Symptoms of strep throat include intense throat pain (generally developing suddenly), difficulty swallowing, and fever ranging from 101°F to 104°F. In children, headache, abdominal pain, nausea, and vomiting may also occur. The back of the throat generally (but not always) becomes beefy red in color, possibly with white or red dots. However, none of these signs or symptoms is absolutely characteristic of strep throat. In some cases, none of these symptoms is present. Ultimately, diagnosis of strep throat must be made through a laboratory examination of material swabbed from the back of the throat.

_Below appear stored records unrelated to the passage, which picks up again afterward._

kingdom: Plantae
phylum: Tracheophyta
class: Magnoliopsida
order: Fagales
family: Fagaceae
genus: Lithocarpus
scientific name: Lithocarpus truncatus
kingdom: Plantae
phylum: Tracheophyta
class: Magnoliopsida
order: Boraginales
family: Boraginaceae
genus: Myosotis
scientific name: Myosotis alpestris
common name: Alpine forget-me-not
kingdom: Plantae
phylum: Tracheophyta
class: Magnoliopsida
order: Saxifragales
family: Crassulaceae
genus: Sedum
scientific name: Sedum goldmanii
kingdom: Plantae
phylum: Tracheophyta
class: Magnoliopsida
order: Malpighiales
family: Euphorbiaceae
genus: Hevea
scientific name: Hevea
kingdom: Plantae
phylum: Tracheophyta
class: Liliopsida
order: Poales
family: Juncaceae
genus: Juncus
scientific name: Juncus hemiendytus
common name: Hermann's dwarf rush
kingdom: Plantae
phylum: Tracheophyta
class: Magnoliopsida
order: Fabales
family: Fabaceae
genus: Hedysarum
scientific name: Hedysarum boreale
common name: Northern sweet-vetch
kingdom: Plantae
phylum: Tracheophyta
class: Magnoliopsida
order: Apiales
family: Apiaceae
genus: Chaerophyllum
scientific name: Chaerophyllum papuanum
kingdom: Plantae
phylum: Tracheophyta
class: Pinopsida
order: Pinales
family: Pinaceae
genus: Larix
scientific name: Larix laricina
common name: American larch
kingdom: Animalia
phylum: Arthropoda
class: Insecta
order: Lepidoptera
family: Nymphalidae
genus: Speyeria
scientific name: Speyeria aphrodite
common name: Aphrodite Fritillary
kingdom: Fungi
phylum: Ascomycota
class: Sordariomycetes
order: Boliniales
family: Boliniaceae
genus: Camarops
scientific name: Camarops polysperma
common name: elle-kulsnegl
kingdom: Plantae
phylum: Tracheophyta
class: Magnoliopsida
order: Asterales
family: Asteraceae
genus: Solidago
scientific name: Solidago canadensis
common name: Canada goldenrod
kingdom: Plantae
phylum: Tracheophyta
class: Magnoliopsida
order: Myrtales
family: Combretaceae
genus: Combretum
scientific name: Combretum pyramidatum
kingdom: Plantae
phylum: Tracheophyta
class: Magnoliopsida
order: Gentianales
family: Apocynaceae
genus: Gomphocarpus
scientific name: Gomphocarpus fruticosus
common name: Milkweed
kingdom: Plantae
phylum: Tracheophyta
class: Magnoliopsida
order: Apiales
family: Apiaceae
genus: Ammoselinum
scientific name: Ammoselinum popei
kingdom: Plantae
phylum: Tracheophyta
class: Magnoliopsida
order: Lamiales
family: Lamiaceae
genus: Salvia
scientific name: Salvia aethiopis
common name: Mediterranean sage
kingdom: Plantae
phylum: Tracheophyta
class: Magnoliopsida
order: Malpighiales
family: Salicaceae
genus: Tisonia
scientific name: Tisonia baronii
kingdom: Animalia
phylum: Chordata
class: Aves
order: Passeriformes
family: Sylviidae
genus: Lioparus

The primary significance of strep throat is not the throat infection itself, but rather a delayed complication called rheumatic fever. Strep throat itself will disappear in 3 to 5 days even without treatment. However, when a certain group of streptococcal bacteria are involved, called
Group A beta-hemolytic streptococci
, there is risk of a severe, dangerous complication developing about 1 to 5 weeks later, when all seems to be well. This is the feared second effect of strep throat known as rheumatic fever.
The initial attack of rheumatic fever involves five major signs and symptoms:
- Carditis—inflammation of the heart, often causing a heart murmur
- Chorea—rapid, purposeless, nonrepetitive movements that are not under conscious control
- Migratory polyarthritis—severe joint pain, redness, and swelling that moves from joint to joint
- Subcutaneous nodules—nodules under the skin
- Erythema marginatum—a serpentine, flat rash
These symptoms will eventually subside. However, when they are gone, the valves of the heart may be permanently damaged, necessitating open heart surgery.
About 3% of untreated Group A beta-hemolytic strep throat cases lead to rheumatic fever.
Children ages 4 to 15 are most at risk. Adults with strep throat may develop rheumatic fever, but the chance is extremely low. Rheumatic fever is rare in the US because of prompt treatment of strep throat, but it is not rare in developing countries, where it is one of the leading causes of heart disease.
The cause of rheumatic fever is interesting. It is thought that certain strains of strep bacteria contain glycoproteins that, from the perspective of the immune system, resemble glycoproteins found in the heart, joints, and/or nerve tissue. When the body makes antibodies to attack the strep bacteria, those antibodies also damage the body.
The only known way to prevent rheumatic fever in people with strep throat involves using antibiotics at relatively high doses and for a prolonged period of time. The goal is to entirely eradicate the invading bacteria, so that the body does not feel a need to make antibodies against it.